Teachers working at community schools under government relief quota and at early childhood development centers (ECDCs) have been staging protests in Maitighar Mandala for the last few days. On Tuesday, they enforced closure of community schools across the country, affecting regular studies of over six million students who attend those schools. Their demand is that Ministry of Education, Science and Technology (MoEST) should scrap the provision from Federal Education Bill that allocates 20 percent seats to relief quota and ECD teachers for internal competition for permanency. They cite the past precedent of the government allocating 70 percent seats to temporary teachers to promote them to permanent status through internal competition. Both this demand and their protests are misguided. They should immediately withdraw the protest and get back to the classrooms where they are needed at the moment.
First because we need to recruit teachers in public schools only through open competition as far as possible if we want to bring the best minds into teaching profession. And second, the way ECD and relief quota teachers have been appointed is far from competitive and transparent. In nearly all of the cases, teachers of these two categories happen to be the political appointees and their appointment is basically determined by which party the potential candidates are affiliated with rather than merits. This process that started around one and half decades ago has done more harm than good to public schools. Giving them special preference for promotion in permanent status will basically legitimatize the uncompetitive appointment process. Essentially, agitating teachers are seeking easy route to permanent posting. Governments of the past have already set the wrong precedent by declaring temporary teachers permanent after a few days of protests and agitation or promoting them through internal competition, while vast majority of education graduates have been deprived of open competition opportunities. The country must set a new precedent by selecting public school teachers through open competition process.

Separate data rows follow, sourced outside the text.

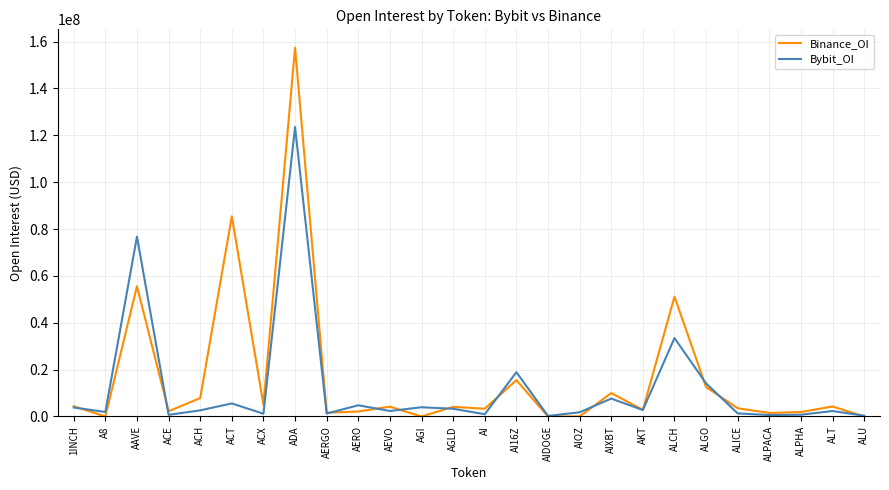

At which category is the sum across all series the highest?

ADA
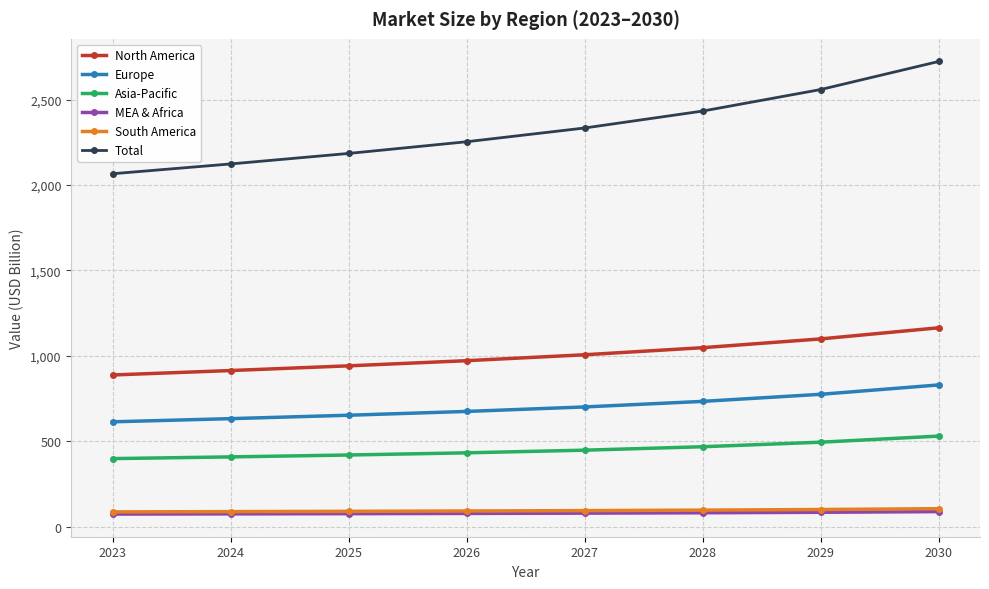

True or false: Europe and Total intersect in this chart.

False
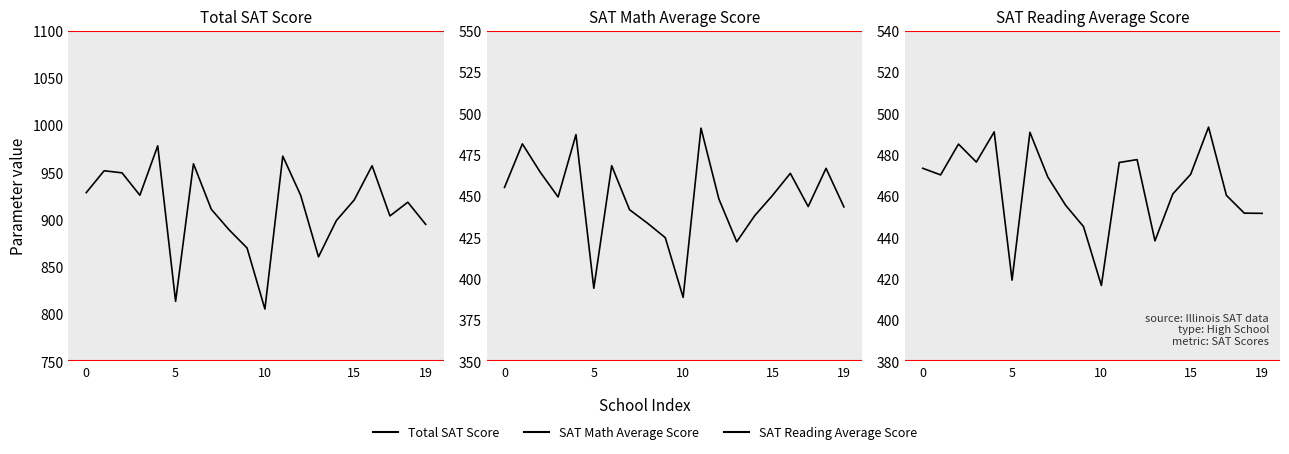

What is the label of the 9th point from the right?

11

Our public schools have already suffered from extreme politicization. There are reports of local governments coming up with their own laws that allow ward chairpersons to become chairpersons of school management committees (SMCs) as well instead of choosing them from among the guardians who have their children in those schools. Such politicization is bound to worsen the quality of teaching in already poorly equipped schools. Nepal’s teacher appointment process has witnessed a set flawed pattern in the past several years: School management committees (which are already politicized) appoint teachers under ECD and relief quota through rather opaque system. The persons to be appointed happen to be political cadres most of the time. A few years in service, these teachers organize and hit the streets demanding automatic permanency or easy route to it. The government capitulates and a good number of them are promoted either through internal competition or blanket promotion. As a result, close to 30,000 public schools never get teachers of merits. This series of faulty appointment process must come to an end. Ministry of Education, Science and Technology (MoEST) should show some spine this time around to set the new practice. A lot needs to be done to enhance quality of teaching in public schools. And it won’t be possible unless we start the process of recruiting the best minds in public schools through open competition.